Page-level text extractions
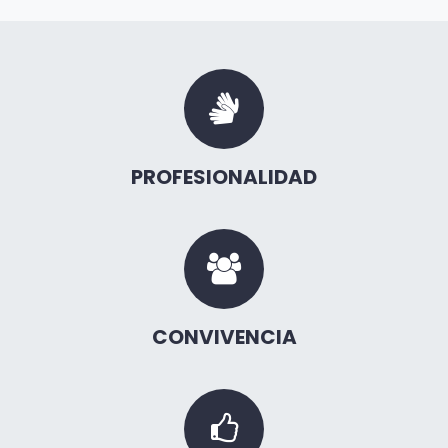
PROFESIONALIDAD
CONVIVENCIA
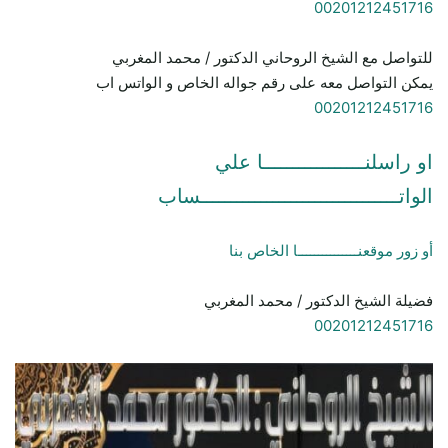
00201212451716
للتواصل مع الشيخ الروحاني الدكتور / محمد المغربي
يمكن التواصل معه على رقم جواله الخاص و الواتس اب
00201212451716
او راسلنـــــــــــــــــا علي
الواتـــــــــــــــــــــــــــــــــساب
أو زور موقعنـــــــــــــــا الخاص بنا
فضيلة الشيخ الدكتور / محمد المغربي
00201212451716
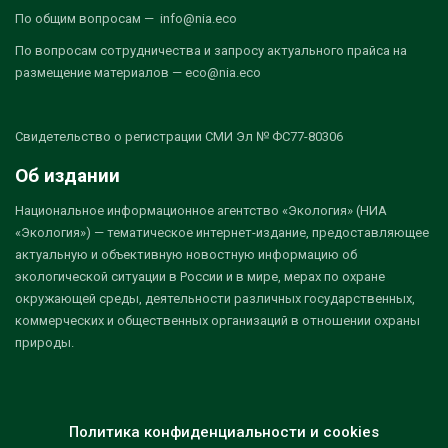
По общим вопросам — info@nia.eco
По вопросам сотрудничества и запросу актуального прайса на
размещение материалов — eco@nia.eco
Свидетельство о регистрации СМИ Эл № ФС77-80306
Об издании
Национальное информационное агентство «Экология» (НИА
«Экология») — тематическое интернет-издание, предоставляющее
актуальную и объективную новостную информацию об
экологической ситуации в России и в мире, мерах по охране
окружающей среды, деятельности различных государственных,
коммерческих и общественных организаций в отношении охраны
природы.
Политика конфиденциальности и cookies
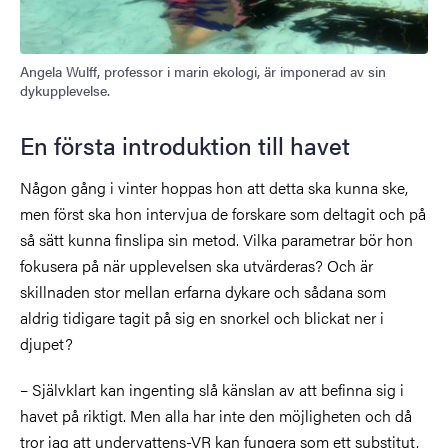
Angela Wulff, professor i marin ekologi, är imponerad av sin
dykupplevelse.
En första introduktion till havet
Någon gång i vinter hoppas hon att detta ska kunna ske,
men först ska hon intervjua de forskare som deltagit och på
så sätt kunna finslipa sin metod. Vilka parametrar bör hon
fokusera på när upplevelsen ska utvärderas? Och är
skillnaden stor mellan erfarna dykare och sådana som
aldrig tidigare tagit på sig en snorkel och blickat ner i
djupet?
– Självklart kan ingenting slå känslan av att befinna sig i
havet på riktigt. Men alla har inte den möjligheten och då
tror jag att undervattens-VR kan fungera som ett substitut,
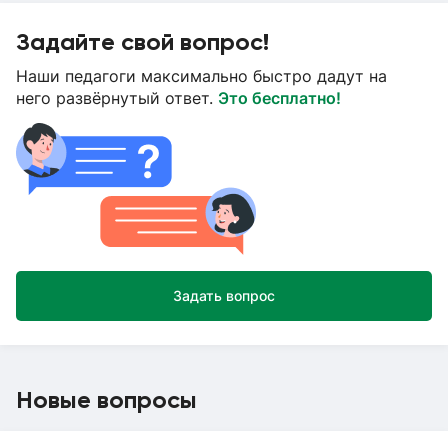
Задайте свой вопрос!
Наши педагоги максимально быстро дадут на
него развёрнутый ответ.
Это бесплатно!
Задать вопрос
Новые вопросы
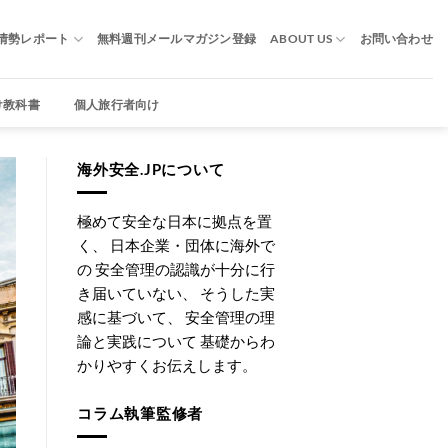
情勢レポート
無料週刊メールマガジン登録
ABOUT US
お問い合わせ
け教科書
個人旅行者向け
海外安全.JPについて
極めて安全な日本に拠点を置
く、 日本企業・団体に海外で
の 安全管理の認識が十分に行
き届いていない、 そうした実
感に基づいて、 安全管理の理
論と実践について 基礎からわ
かりやすくお伝えします。
コラム執筆監修者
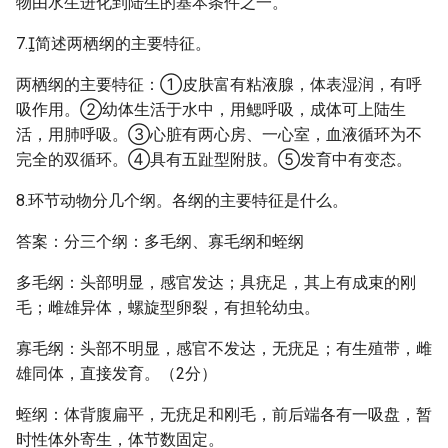
物由水生进化到陆生的基本条件之一。
7.简述两栖纲的主要特征。
两栖纲的主要特征：①皮肤富有粘液腺，体表湿润，有呼
吸作用。②幼体生活于水中，用鳃呼吸，成体可上陆生
活，用肺呼吸。③心脏有两心房、一心室，血液循环为不
完全的双循环。④具有五趾型附肢。⑤发育中有变态。
8.环节动物分几个纲。各纲的主要特征是什么。
答案：分三个纲：多毛纲、寡毛纲和蛭纲
多毛纲：头部明显，感官发达；具疣足，其上有成束的刚
毛；雌雄异体，螺旋型卵裂，有担轮幼虫。
寡毛纲：头部不明显，感官不发达，无疣足；有生殖带，雌
雄同体，直接发育。（2分）
蛭纲：体背腹扁平，无疣足和刚毛，前后端各有一吸盘，暂
时性体外寄生，体节数固定。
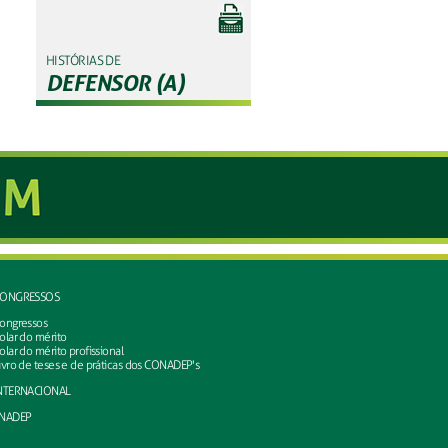
HISTÓRIAS DE
DEFENSOR (A)
ONGRESSOS
ongressos
olar do mérito
olar do mérito profissional
ivro de teses e de práticas dos CONADEP's
NTERNACIONAL
NADEP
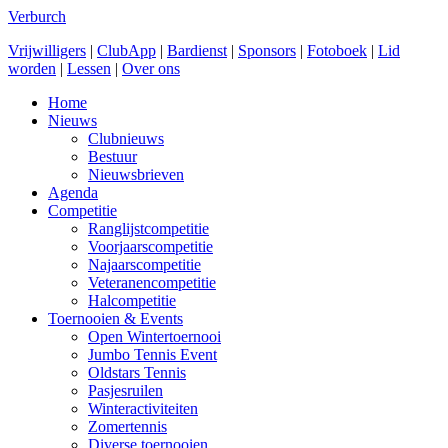
Verburch
Vrijwilligers
|
ClubApp
|
Bardienst
|
Sponsors
|
Fotoboek
|
Lid
worden
|
Lessen
|
Over ons
Home
Nieuws
Clubnieuws
Bestuur
Nieuwsbrieven
Agenda
Competitie
Ranglijstcompetitie
Voorjaarscompetitie
Najaarscompetitie
Veteranencompetitie
Halcompetitie
Toernooien & Events
Open Wintertoernooi
Jumbo Tennis Event
Oldstars Tennis
Pasjesruilen
Winteractiviteiten
Zomertennis
Diverse toernooien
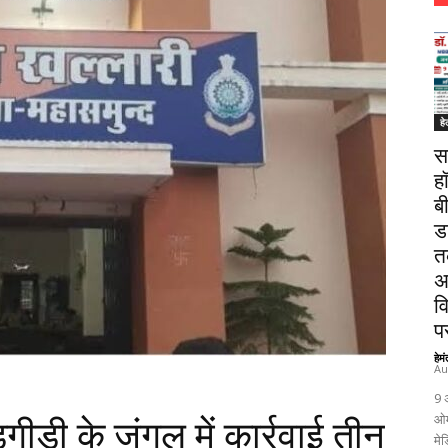
हे
स
ह
ब
ड
त
अ
व
पर
हेम
Au
9 
ओम
गीडी के जंगल में कार्रवाई तीन
मेड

§ **About this exercise**
Reprint each of the records exactly and skip the images.

§ **Solution to this task**
PROFESIONALIDAD
CONVIVENCIA
00201212451716
للتواصل مع الشيخ الروحاني الدكتور / محمد المغربي
يمكن التواصل معه على رقم جواله الخاص و الواتس اب
00201212451716
او راسلنـــــــــــــــــا علي
الواتـــــــــــــــــــــــــــــــــساب
أو زور موقعنـــــــــــــــا الخاص بنا
فضيلة الشيخ الدكتور / محمد المغربي
00201212451716
По общим вопросам — info@nia.eco
По вопросам сотрудничества и запросу актуального прайса на
размещение материалов — eco@nia.eco
Свидетельство о регистрации СМИ Эл № ФС77-80306
Об издании
Национальное информационное агентство «Экология» (НИА
«Экология») — тематическое интернет-издание, предоставляющее
актуальную и объективную новостную информацию об
экологической ситуации в России и в мире, мерах по охране
окружающей среды, деятельности различных государственных,
коммерческих и общественных организаций в отношении охраны
природы.
Политика конфиденциальности и cookies
Angela Wulff, professor i marin ekologi, är imponerad av sin
dykupplevelse.
En första introduktion till havet
Någon gång i vinter hoppas hon att detta ska kunna ske,
men först ska hon intervjua de forskare som deltagit och på
så sätt kunna finslipa sin metod. Vilka parametrar bör hon
fokusera på när upplevelsen ska utvärderas? Och är
skillnaden stor mellan erfarna dykare och sådana som
aldrig tidigare tagit på sig en snorkel och blickat ner i
djupet?
– Självklart kan ingenting slå känslan av att befinna sig i
havet på riktigt. Men alla har inte den möjligheten och då
tror jag att undervattens-VR kan fungera som ett substitut,
Задайте свой вопрос!
Наши педагоги максимально быстро дадут на
него развёрнутый ответ.
Это бесплатно!
Задать вопрос
Новые вопросы
情勢レポート
無料週刊メールマガジン登録
ABOUT US
お問い合わせ
け教科書
個人旅行者向け
海外安全.JPについて
極めて安全な日本に拠点を置
く、 日本企業・団体に海外で
の 安全管理の認識が十分に行
き届いていない、 そうした実
感に基づいて、 安全管理の理
論と実践について 基礎からわ
かりやすくお伝えします。
コラム執筆監修者
物由水生进化到陆生的基本条件之一。
7.简述两栖纲的主要特征。
两栖纲的主要特征：①皮肤富有粘液腺，体表湿润，有呼
吸作用。②幼体生活于水中，用鳃呼吸，成体可上陆生
活，用肺呼吸。③心脏有两心房、一心室，血液循环为不
完全的双循环。④具有五趾型附肢。⑤发育中有变态。
8.环节动物分几个纲。各纲的主要特征是什么。
答案：分三个纲：多毛纲、寡毛纲和蛭纲
多毛纲：头部明显，感官发达；具疣足，其上有成束的刚
毛；雌雄异体，螺旋型卵裂，有担轮幼虫。
寡毛纲：头部不明显，感官不发达，无疣足；有生殖带，雌
雄同体，直接发育。（2分）
蛭纲：体背腹扁平，无疣足和刚毛，前后端各有一吸盘，暂
时性体外寄生，体节数固定。
HISTÓRIAS DE
DEFENSOR (A)
ONGRESSOS
ongressos
olar do mérito
olar do mérito profissional
ivro de teses e de práticas dos CONADEP's
NTERNACIONAL
NADEP
Verburch
Vrijwilligers
|
ClubApp
|
Bardienst
|
Sponsors
|
Fotoboek
|
Lid
worden
|
Lessen
|
Over ons
Home
Nieuws
Clubnieuws
Bestuur
Nieuwsbrieven
Agenda
Competitie
Ranglijstcompetitie
Voorjaarscompetitie
Najaarscompetitie
Veteranencompetitie
Halcompetitie
Toernooien & Events
Open Wintertoernooi
Jumbo Tennis Event
Oldstars Tennis
Pasjesruilen
Winteractiviteiten
Zomertennis
Diverse toernooien
हे
स
ह
ब
ड
त
अ
व
पर
हेम
Au
9 
ओम
गीडी के जंगल में कार्रवाई तीन
मेड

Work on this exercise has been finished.